A faithful copy of the entries, without any pictures, is what is needed here.

Records from a collection:
★ ★ ★ ★ ★
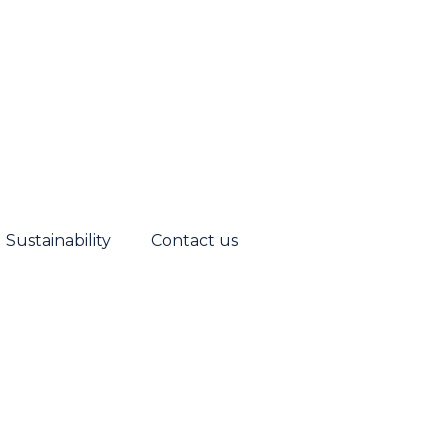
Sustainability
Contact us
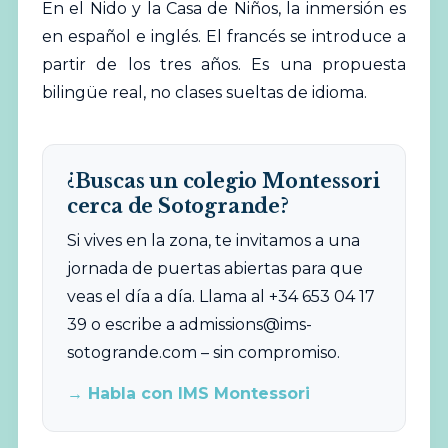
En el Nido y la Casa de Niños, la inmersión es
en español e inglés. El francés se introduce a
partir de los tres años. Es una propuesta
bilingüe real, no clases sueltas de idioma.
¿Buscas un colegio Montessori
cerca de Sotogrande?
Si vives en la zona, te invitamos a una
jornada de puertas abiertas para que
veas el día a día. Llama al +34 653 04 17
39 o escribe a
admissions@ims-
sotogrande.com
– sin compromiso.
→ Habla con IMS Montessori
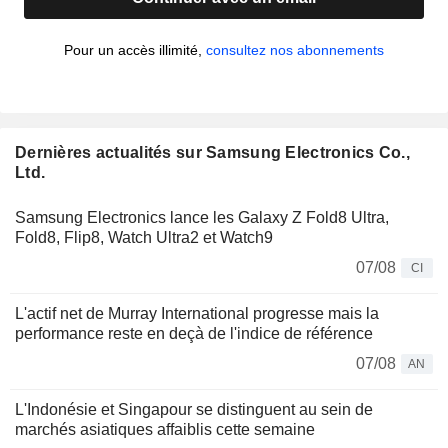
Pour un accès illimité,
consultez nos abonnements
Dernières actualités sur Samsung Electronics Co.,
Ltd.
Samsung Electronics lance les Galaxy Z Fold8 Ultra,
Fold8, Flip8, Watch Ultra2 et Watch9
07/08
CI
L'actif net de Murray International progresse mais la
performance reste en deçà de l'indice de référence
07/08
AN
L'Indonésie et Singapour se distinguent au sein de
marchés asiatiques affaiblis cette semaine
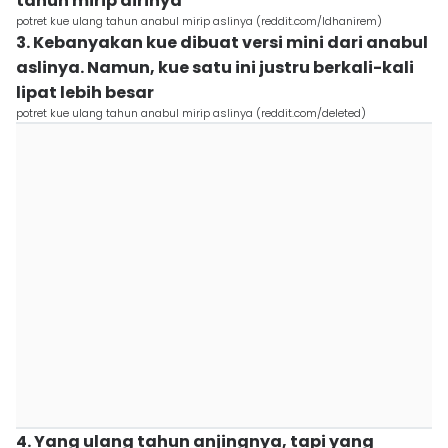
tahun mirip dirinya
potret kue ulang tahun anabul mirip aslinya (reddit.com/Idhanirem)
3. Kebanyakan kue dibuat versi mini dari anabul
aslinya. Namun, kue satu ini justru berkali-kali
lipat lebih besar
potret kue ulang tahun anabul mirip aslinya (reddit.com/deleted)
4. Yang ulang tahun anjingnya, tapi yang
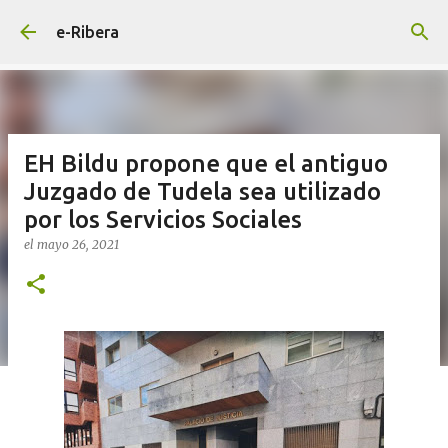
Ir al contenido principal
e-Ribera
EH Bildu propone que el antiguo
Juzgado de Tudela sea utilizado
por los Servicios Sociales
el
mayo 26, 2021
★ ★ ★ ★ ★
Solution to this exercise
Sustainability
Contact us
En el Nido y la Casa de Niños, la inmersión es
en español e inglés. El francés se introduce a
partir de los tres años. Es una propuesta
bilingüe real, no clases sueltas de idioma.
¿Buscas un colegio Montessori
cerca de Sotogrande?
Si vives en la zona, te invitamos a una
jornada de puertas abiertas para que
veas el día a día. Llama al +34 653 04 17
39 o escribe a
admissions@ims-
sotogrande.com
– sin compromiso.
→ Habla con IMS Montessori
Pour un accès illimité,
consultez nos abonnements
Dernières actualités sur Samsung Electronics Co.,
Ltd.
Samsung Electronics lance les Galaxy Z Fold8 Ultra,
Fold8, Flip8, Watch Ultra2 et Watch9
07/08
CI
L'actif net de Murray International progresse mais la
performance reste en deçà de l'indice de référence
07/08
AN
L'Indonésie et Singapour se distinguent au sein de
marchés asiatiques affaiblis cette semaine
tahun mirip dirinya
potret kue ulang tahun anabul mirip aslinya (reddit.com/Idhanirem)
3. Kebanyakan kue dibuat versi mini dari anabul
aslinya. Namun, kue satu ini justru berkali-kali
lipat lebih besar
potret kue ulang tahun anabul mirip aslinya (reddit.com/deleted)
4. Yang ulang tahun anjingnya, tapi yang
Ir al contenido principal
e-Ribera
EH Bildu propone que el antiguo
Juzgado de Tudela sea utilizado
por los Servicios Sociales
el
mayo 26, 2021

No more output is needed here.